Say how many lines in the listing below contain the word "After". Give the number alone.
------------------------------------------------
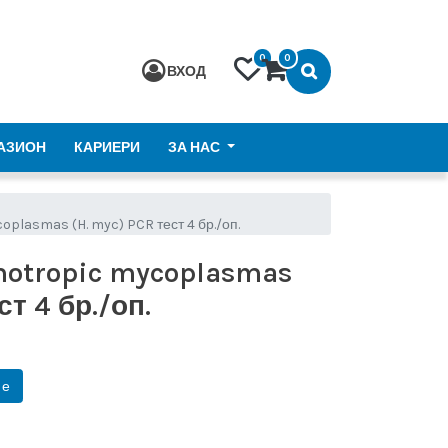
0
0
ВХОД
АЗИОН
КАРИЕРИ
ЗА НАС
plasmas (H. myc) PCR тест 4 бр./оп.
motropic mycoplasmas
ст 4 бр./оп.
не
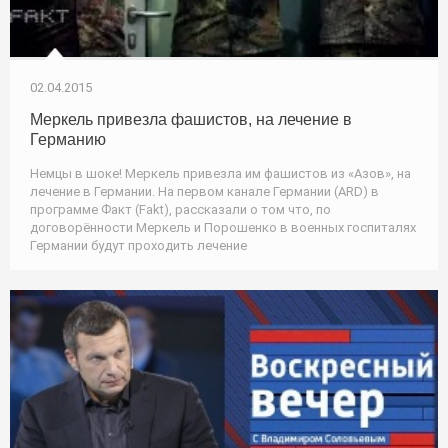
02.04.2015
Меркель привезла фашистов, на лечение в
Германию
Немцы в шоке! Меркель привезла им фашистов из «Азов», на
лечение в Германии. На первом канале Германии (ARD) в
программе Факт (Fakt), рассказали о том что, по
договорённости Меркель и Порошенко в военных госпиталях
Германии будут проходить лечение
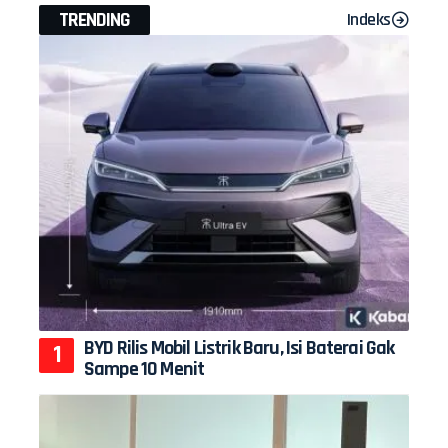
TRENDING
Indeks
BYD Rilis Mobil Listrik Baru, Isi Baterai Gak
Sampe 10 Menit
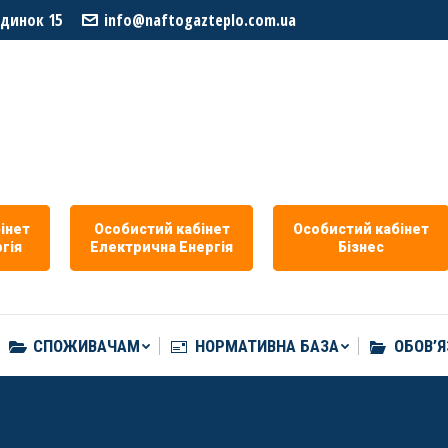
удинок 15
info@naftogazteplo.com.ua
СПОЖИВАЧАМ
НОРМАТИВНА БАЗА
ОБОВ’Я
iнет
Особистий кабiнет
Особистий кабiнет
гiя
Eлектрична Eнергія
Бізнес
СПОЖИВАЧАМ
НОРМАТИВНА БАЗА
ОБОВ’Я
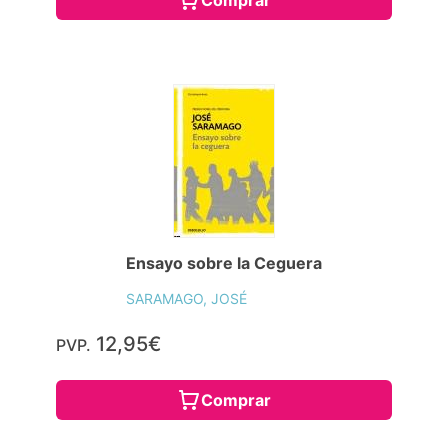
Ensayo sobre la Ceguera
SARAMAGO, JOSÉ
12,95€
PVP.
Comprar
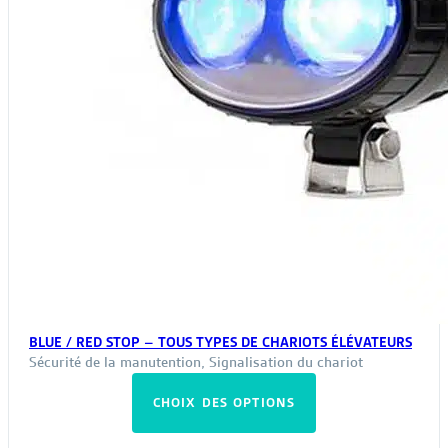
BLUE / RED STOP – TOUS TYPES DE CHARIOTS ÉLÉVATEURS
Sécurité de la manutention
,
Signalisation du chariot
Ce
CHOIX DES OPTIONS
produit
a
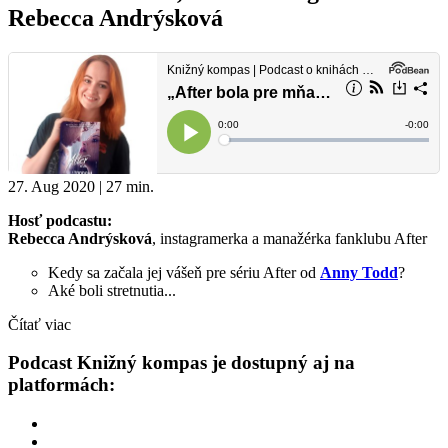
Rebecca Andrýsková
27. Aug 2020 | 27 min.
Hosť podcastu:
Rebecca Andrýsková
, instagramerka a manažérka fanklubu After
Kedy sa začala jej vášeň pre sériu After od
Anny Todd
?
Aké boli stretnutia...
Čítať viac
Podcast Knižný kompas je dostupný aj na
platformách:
------------------------------------------------
# ANSWER TO THE EXERCISE:
2